Si había, allá por los primeros setenta del siglo pasado, un libro que era preciso leer pour être branché ese era La Psicología de las Masas y el Análisis del Yo de Sigmund Freud. Por supuesto que un servidor hizo sus intentos por aquello de estar por entonces en la edad en la que no estar branché es lo más parecido a no existir. Y digo lo de branché porque por aquellos años, más que nunca, París bien valía una misa. Bueno, tengo que reconocer que el libro en cuestión, como tantos otros imprescindibles según el sentir de los gurús del momento, se me cayó de las manos a la primera de cambio. Es lo que tiene meterse en camisa de once varas que pronto caes en la cuenta de que estás muy lejos de dar la talla.
Las cosas tienen su tiempo y, para mí, sin duda, éste de ahora ha sido el de ese libro que, por lo demás, no por tan controvertido deja de ser una de las pizas claves de la indagación en los entresijos de la condición humana.

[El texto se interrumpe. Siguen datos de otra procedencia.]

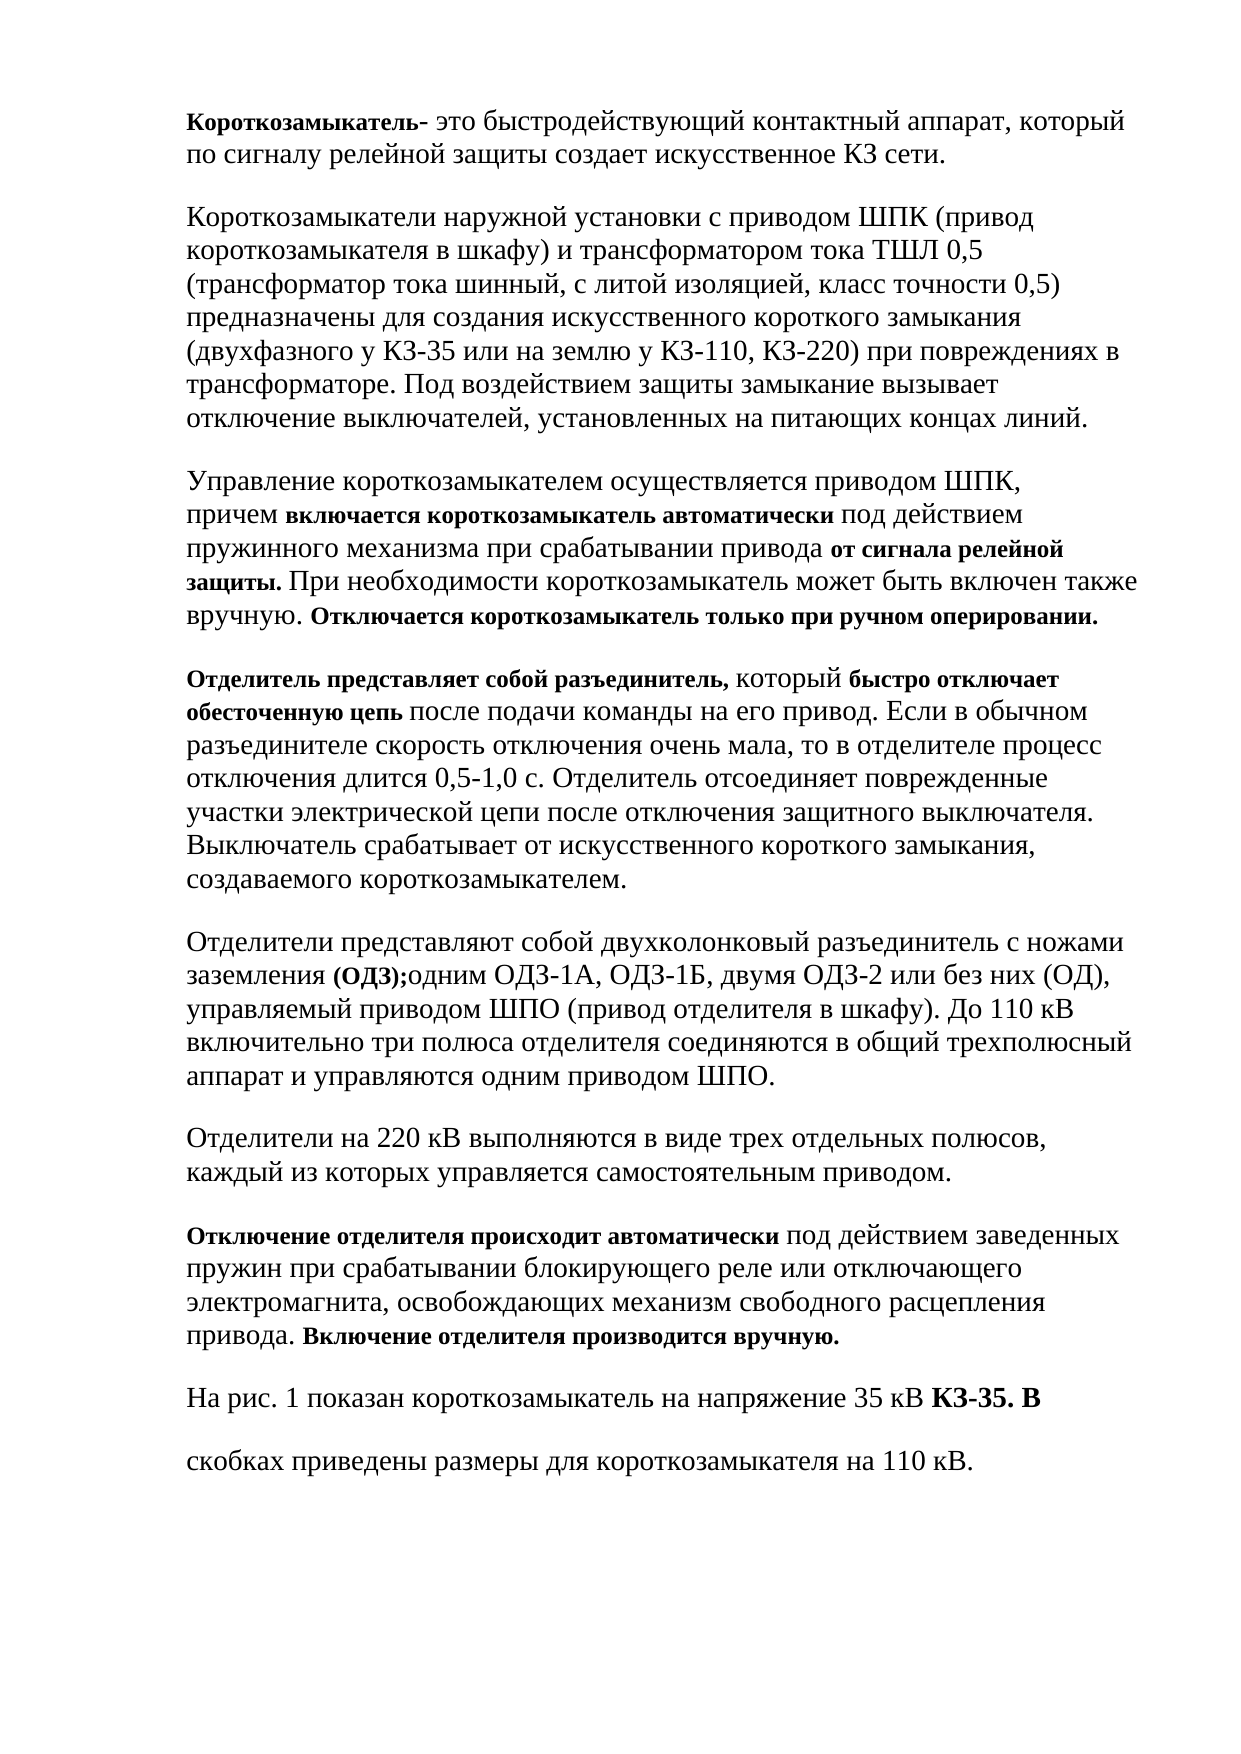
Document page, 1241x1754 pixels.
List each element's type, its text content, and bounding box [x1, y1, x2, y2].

text Управление короткозамыкателем осуществляется приводом ШПК, причем включается короткозамыкатель автоматически под действием пружинного механизма при срабатывании привода от сигнала релейной защиты. При необходимости короткозамыкатель может быть включен также вручную. Отключается короткозамыкатель только при ручном оперировании. [186, 463, 1142, 631]
text Отделители представляют собой двухколонковый разъединитель с ножами заземления (ОДЗ);одним ОДЗ-1А, ОДЗ-1Б, двумя ОДЗ-2 или без них (ОД), управляемый приводом ШПО (привод отделителя в шкафу). До 110 кВ включительно три полюса отделителя соединяются в общий трехполюсный аппарат и управляются одним приводом ШПО. [186, 924, 1142, 1091]
text Отделители на 220 кВ выполняются в виде трех отдельных полюсов, каждый из которых управляется самостоятельным приводом. [186, 1121, 1142, 1188]
text скобках приведены размеры для короткозамыкателя на 110 кВ. [186, 1443, 1142, 1476]
text Короткозамыкатель- это быстродействующий контактный аппарат, который по сигналу релейной защиты создает искусственное КЗ сети. [186, 103, 1142, 170]
text Отделитель представляет собой разъединитель, который быстро отключает обесточенную цепь после подачи команды на его привод. Если в обычном разъединителе скорость отключения очень мала, то в отделителе процесс отключения длится 0,5-1,0 с. Отделитель отсоединяет поврежденные участки электрической цепи после отключения защитного выключателя. Выключатель срабатывает от искусственного короткого замыкания, создаваемого короткозамыкателем. [186, 660, 1142, 894]
text Отключение отделителя происходит автоматически под действием заведенных пружин при срабатывании блокирующего реле или отключающего электромагнита, освобождающих механизм свободного расцепления привода. Включение отделителя производится вручную. [186, 1217, 1142, 1351]
text На рис. 1 показан короткозамыкатель на напряжение 35 кВ КЗ-35. В [186, 1380, 1142, 1414]
text Короткозамыкатели наружной установки с приводом ШПК (привод короткозамыкателя в шкафу) и трансформатором тока ТШЛ 0,5 (трансформатор тока шинный, с литой изоляцией, класс точности 0,5) предназначены для создания искусственного короткого замыкания (двухфазного у КЗ-35 или на землю у КЗ-110, КЗ-220) при повреждениях в трансформаторе. Под воздействием защиты замыкание вызывает отключение выключателей, установленных на питающих концах линий. [186, 199, 1142, 434]
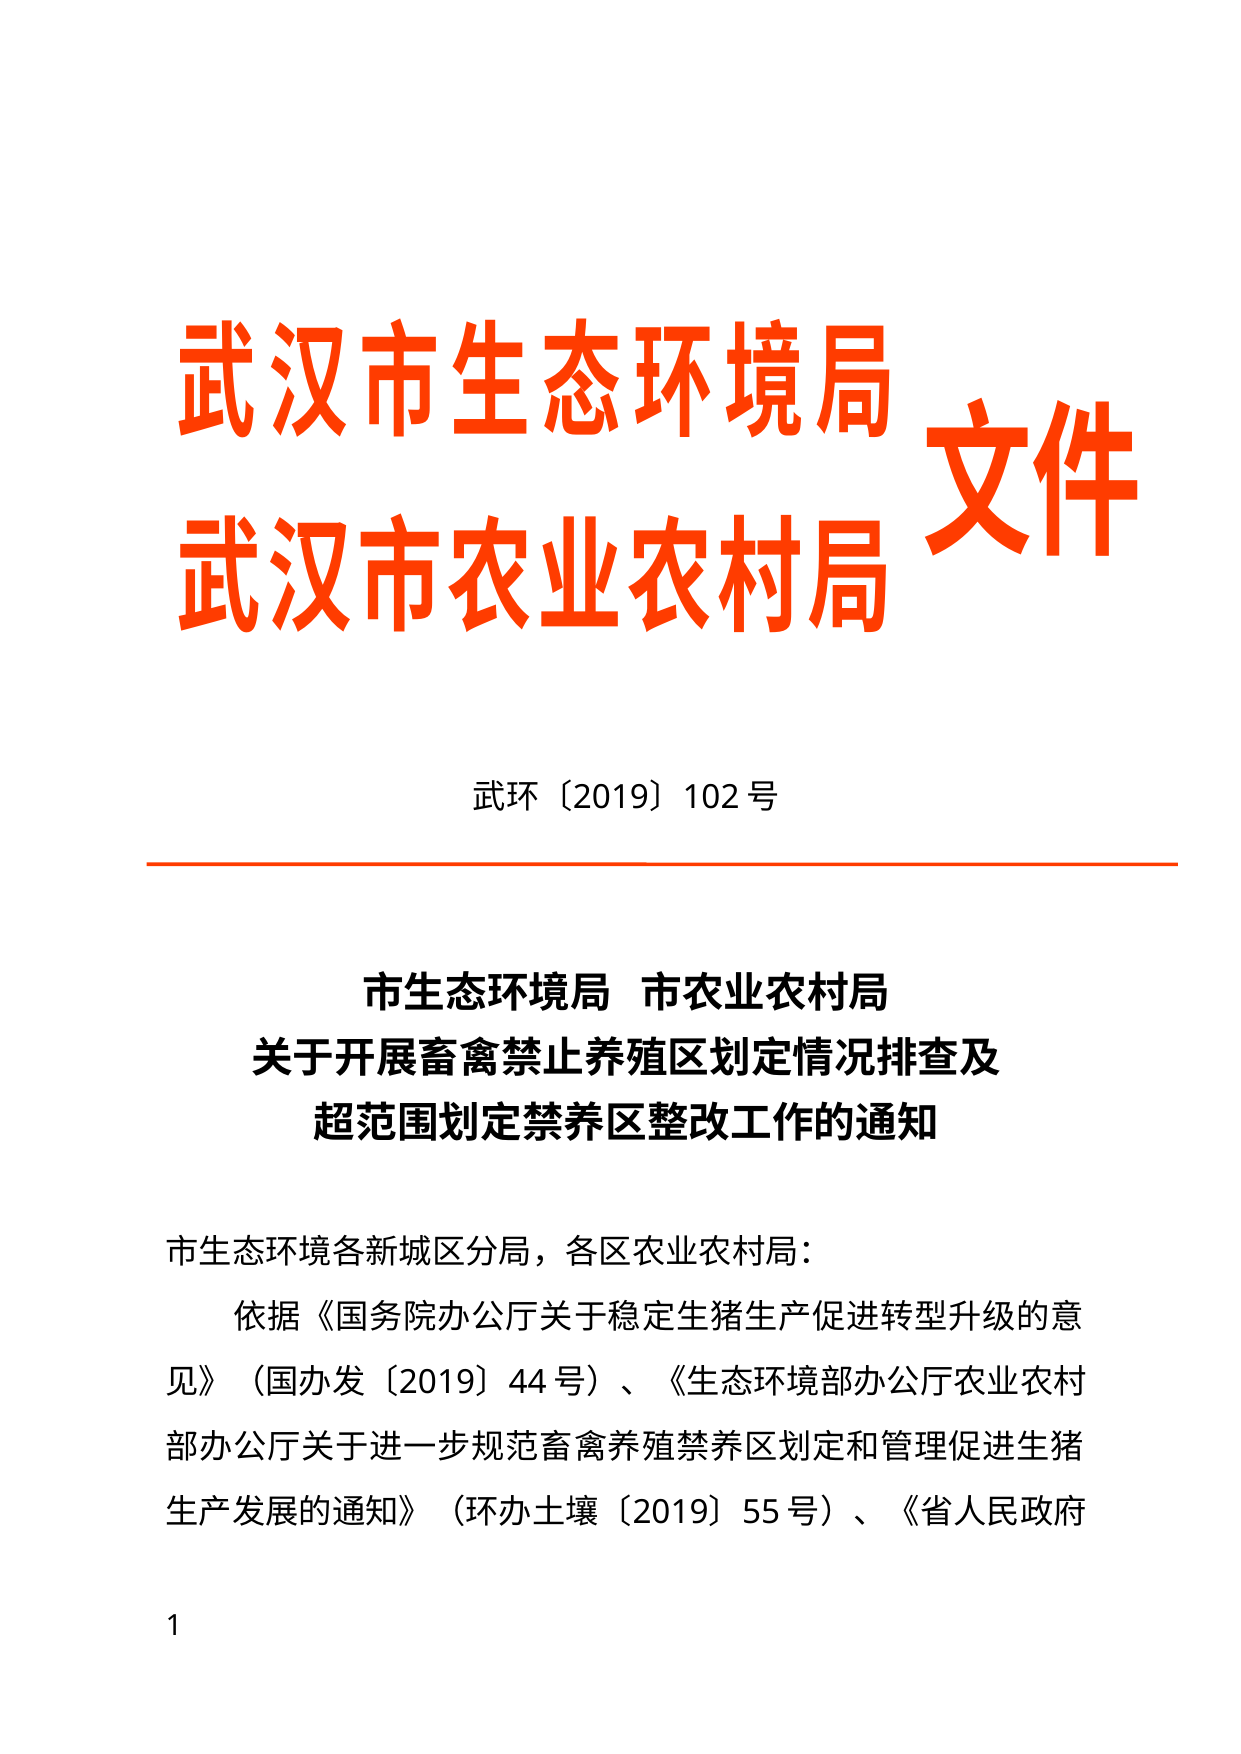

Así que, haciendo uso de las ventajas técnicas que nos proporciona la contemporaneidad, o sea, los audiolibros, me he puesto a ello y, unas veces paseando, otras sentado en cualquier banco, me lo he tragado sin rechistar. Y, sí, la verdad es que ha merecido la pena el esfuerzo de atención que he tenido que hacer porque en ese libro se explican muchas de las cosas de las que echamos mano en las conversaciones los que vamos por el mundo de enteradillos de las ultimas causas, es decir, de lo de matar al padre y acostarse con la madre. Digamos que, por fin, me he enterado de dónde procedía el difuso sonido de las campanas que tanto había escuchado.
Pues sí, las masas, lo que me temía. Te integras en ellas y desciendes unos cuantos peldaños del proceso civilizatorio. ¡Pero desprenden un calorcillo tan agradable cuando fuera hace frío! Al fin y al cabo, no todos nacemos para ser héroes. O para vivir a la intemperie. Y es que es muy complicado todo eso del yo y el superyó. Quizá, si has leído a Nietzsche, entiendas algo más. En cualquier caso, llegar a constituirse como individuo de pleno derecho cuesta un huevo. Y la yema del otro. Acuérdense de lo que le costó a Edipo matar a Laio en aquella película de Pasolini. Media película casi, allí, en mitad de aquel camino.